Il Partito repubblicano non si preoccupa più di tanto che il suo probabilissimo candidato presidente possa ricevere almeno una sentenza di condanna di qui a novembre aprendo un dibattito senza precedenti sul da farsi dal punto di vista costituzionale (forse pensa che la Corte suprema a maggioranza conservatrice non farebbe mai uno sgarbo al candidato repubblicano, ma pure questa è una capitolazione di fronte al rispetto dello stato di diritto e della divisione dei poteri), ma nemmeno sull’incapacità di trovargli un sostituto credibile e votabile, nonostante la campagna elettorale sia deformata – anche nella logistica – dagli appuntamenti in tribunale dell’ex presidente e dal suo dettare la linea al Congresso pur non avendone alcun potere (chiedere all’Ucraina qual è il costo pratico, umano, di questa interferenza).
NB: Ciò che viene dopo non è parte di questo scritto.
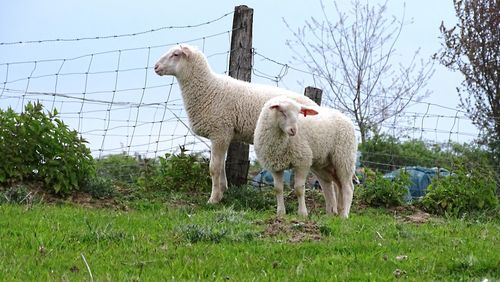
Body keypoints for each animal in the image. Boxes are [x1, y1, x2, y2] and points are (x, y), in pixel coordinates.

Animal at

La smemoratezza dei repubblicani va a braccetto con quella degli elettori trumpiani che però hanno l’alibi dell’idolatria e non sono tenuti a seguire ogni sussulto insurrezionale del loro beniamino. Meno comprensibile è l’accanimento mediatico sulla vecchiaia di Biden che fa sì che la memoria di quel che di disastroso ha fatto Trump abbia il sopravvento su quel che di buono abbia fatto il presidente in carica, a cominciare dall’unica cosa che in tutti gli appuntamenti elettorali è al cuore delle scelte di chi va a votare: l’economia, che si dà il caso sia in questo momento, nell’America degli smemorati e dei tristanzuoli, on fire. Per non parlare del fatto che Trump non abbia mai detto una cosa vera in vita sua, e per quanto l’assenza di lucidità di Biden sia preoccupante, le bugie come metodo di governo lo sono di più.